Potential mechanisms by which commensal bacteria induce activation of autoreactive or tumor-specific T cells in target tissues. The cartoon depicts several potential mechanisms by which the gut microbiota activates T_H17 lymphocytes, which migrate to the target tissue (the bone marrow in this case) and become triggered locally to release IL-17, thus promoting survival and proliferation of neoplastic plasma cells (MM).
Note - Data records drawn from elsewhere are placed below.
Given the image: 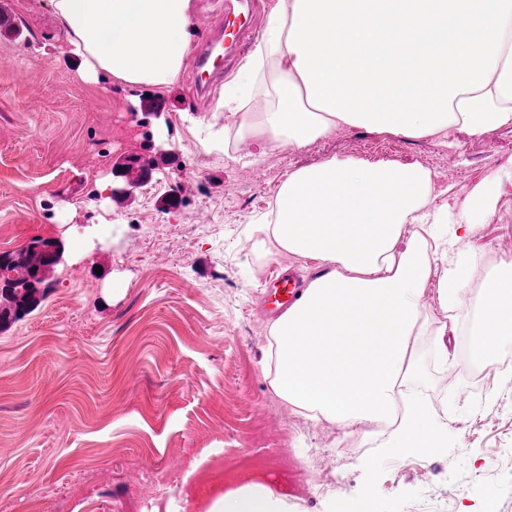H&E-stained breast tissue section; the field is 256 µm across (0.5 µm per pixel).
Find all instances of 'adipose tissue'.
Masks as SVG:
<instances>
[{
    "mask_svg": "<svg viewBox=\"0 0 512 512\" xmlns=\"http://www.w3.org/2000/svg\"><path fill=\"white\" fill-rule=\"evenodd\" d=\"M85 76L164 90L195 30L192 0H51ZM268 99L260 112L247 104ZM239 146L298 152L339 127L414 139L512 125V0H278L262 41L225 93ZM432 173L417 164L335 157L288 173L263 232L268 258L320 261L321 272L271 326V386L298 413L346 435L397 427L398 456L448 445L412 385L424 333L420 298L444 319L436 365L454 366L465 290L480 257L470 237L505 184L486 176L457 219L430 211ZM512 343V273L488 280L468 356L489 364ZM205 512H288L287 496L248 482L208 496Z\"/></svg>",
    "mask_w": 512,
    "mask_h": 512,
    "instance_id": "1",
    "label": "adipose tissue"
}]
</instances>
Dysbiosis or damage of the intestinal epithelium favors translocation of bacteria (176) that are picked up by dendritic cells (DCs). DCs may also pick up bacteria in the gut lumen. Bacterium-derived metabolites and bacterial fragments are collected by DCs, which are induced to maturation by inflammatory and other soluble factors released as a consequence of epithelial cell death. In the lamina propria, Payer’s patches, or mesenteric lymph nodes, DCs activate bacterium-specific T cells toward a T_H17 phenotype, thus limiting the expansion of regulatory T cells (Tregs) (10). Bacterium-specific T_H17 cells travel through the bloodstream into the bone marrow. Here, resident DCs also may pick up translocated bacteria or bacterial fragments, as well as tumor antigens released by dying plasma cells, and are induced to maturation toward a pro-T_H17 phenotype by inflammatory factors released as consequence of dysbiosis or by microbiota-derived metabolites, such as ATP (125) or long-chain fatty acids (189). In the bone marrow of MM patients, bacterium-specific T_H17 cells may cross-react against MM-associated antigens (158). Alternatively, MM-specific and/or passenger T_H17 cells (178) become activated in the bone marrow to release IL-17 by unspecific signals associated with inflammation (64, 172, 173). An additional possibility is that bacterium-specific T_H17 cells activated in the gut and deployed to the bone marrow also bear a second TCR specific for an MM-associated antigen (183).

FIG 3

IL-17R is upregulated in cancer versus healthy samples. mRNA expression of IL-17RA in primary metastatic colon adenocarcinoma cells from a cohort of 13 patients and matched colon (n = 28) and liver (n = 13) controls as described in reference , in primary invasive lobular breast cancer cells from 36 patients and 61 adjacent matched controls (breast) as described in The Cancer Genome Atlas (B), in 69 patient-derived primary prostate adenocarcinoma samples and 20 adjacent normal prostate samples (prostate gland) as described in reference (C), in primary ovarian cancer cells from a cohort of 185 patients and 10 normal ovarian surface epithelium samples (ovarian epithelium) as described in reference (D), in primary anaplastic large cell lymphoma cells from 6 patients and normal lymphocyte controls (CD4⁺ T cells, CD8⁺ T cells, and lymphocytes) as described in reference (E), and in 22 newly diagnosed MGUS patients, 12 SMM patients, and 22 matched controls (bone marrow) as described in reference (F). The expression patterns for the probe set AW029299, A_23_P17706, and 205707_at are shown. The results of statistical analysis (Student’s t test) are reported.